There are actualy truckers that drive cross country to deliver the equivalent of ONE rail car's worth of goods. That's simpy crazy.
I've often thought that a hybrid rail-truck system would be best. Ship trucks on trains and then offload them and use the trucks to deliver locally (or regionally). Of course the most efficient system would be to ship containers that became trailers to be delivered locally by local tractors, but the trucking industry is too conservative to give up their way of life. Loading trucks onto rail cars like those used to transport trucks through the Channel Tunnel would be a good compromise. The truckers could hang out in the club/sleeping cars and socialize rather than spending days clogging the roads and wasting fuel.

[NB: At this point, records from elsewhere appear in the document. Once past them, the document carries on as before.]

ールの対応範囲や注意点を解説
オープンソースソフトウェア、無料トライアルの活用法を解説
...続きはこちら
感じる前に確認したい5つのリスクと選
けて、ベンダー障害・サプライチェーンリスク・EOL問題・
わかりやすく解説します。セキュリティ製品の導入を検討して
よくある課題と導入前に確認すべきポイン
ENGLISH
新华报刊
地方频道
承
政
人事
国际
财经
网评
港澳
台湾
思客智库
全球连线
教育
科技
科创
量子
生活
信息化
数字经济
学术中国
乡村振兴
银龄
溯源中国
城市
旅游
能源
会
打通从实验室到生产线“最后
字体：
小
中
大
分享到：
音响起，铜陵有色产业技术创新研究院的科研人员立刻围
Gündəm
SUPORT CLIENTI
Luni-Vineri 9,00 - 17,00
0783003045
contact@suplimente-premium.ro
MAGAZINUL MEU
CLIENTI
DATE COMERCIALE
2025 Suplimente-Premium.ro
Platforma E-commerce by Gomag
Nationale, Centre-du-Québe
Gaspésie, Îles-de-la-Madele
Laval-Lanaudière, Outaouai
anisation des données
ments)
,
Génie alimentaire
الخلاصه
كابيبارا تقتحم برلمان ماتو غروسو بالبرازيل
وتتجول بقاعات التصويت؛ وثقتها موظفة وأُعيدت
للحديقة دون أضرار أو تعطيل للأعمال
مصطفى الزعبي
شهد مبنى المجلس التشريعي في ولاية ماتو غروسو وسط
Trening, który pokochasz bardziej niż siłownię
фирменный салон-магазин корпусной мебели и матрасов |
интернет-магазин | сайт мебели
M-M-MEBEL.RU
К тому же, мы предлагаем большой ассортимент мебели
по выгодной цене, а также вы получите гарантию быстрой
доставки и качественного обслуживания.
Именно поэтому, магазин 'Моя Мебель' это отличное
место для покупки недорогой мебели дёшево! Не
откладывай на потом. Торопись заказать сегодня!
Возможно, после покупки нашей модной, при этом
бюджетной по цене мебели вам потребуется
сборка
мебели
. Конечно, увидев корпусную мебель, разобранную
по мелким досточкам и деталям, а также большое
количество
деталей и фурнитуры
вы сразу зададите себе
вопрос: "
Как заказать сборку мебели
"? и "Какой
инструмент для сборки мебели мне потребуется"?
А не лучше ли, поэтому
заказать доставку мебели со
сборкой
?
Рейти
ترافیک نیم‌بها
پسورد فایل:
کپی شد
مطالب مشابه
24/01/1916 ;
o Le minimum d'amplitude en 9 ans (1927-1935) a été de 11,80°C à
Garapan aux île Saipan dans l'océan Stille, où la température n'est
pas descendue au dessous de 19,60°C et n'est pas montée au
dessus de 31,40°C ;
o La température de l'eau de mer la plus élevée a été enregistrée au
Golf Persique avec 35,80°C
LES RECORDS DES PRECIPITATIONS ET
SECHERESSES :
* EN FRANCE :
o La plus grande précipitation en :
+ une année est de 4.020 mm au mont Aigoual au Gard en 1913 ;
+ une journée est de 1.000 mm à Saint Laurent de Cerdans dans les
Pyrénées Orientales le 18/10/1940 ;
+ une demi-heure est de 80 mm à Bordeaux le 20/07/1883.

When they get to a rail hub near thier destination their trucks are simply offloaded and new trucks loaded.
A truck getting 5 MPG travelling 2,000 miles uses 400 gallons of fuel. At $4/gallon that's $1,600 in fuel alone! The true cost (oil, tires, maintenance, depreciation, tolls, road taxes, tickets, etc) would probably be more like $4,000. What trucker wouldn't pay $1,000 to have him and his truck shipped the same distance (zero miles on the odometer) while watching satellite TV in the lounge car?
As for passenger cars, do the same for them. There used to be that service between NY and Florida called the CarTrain.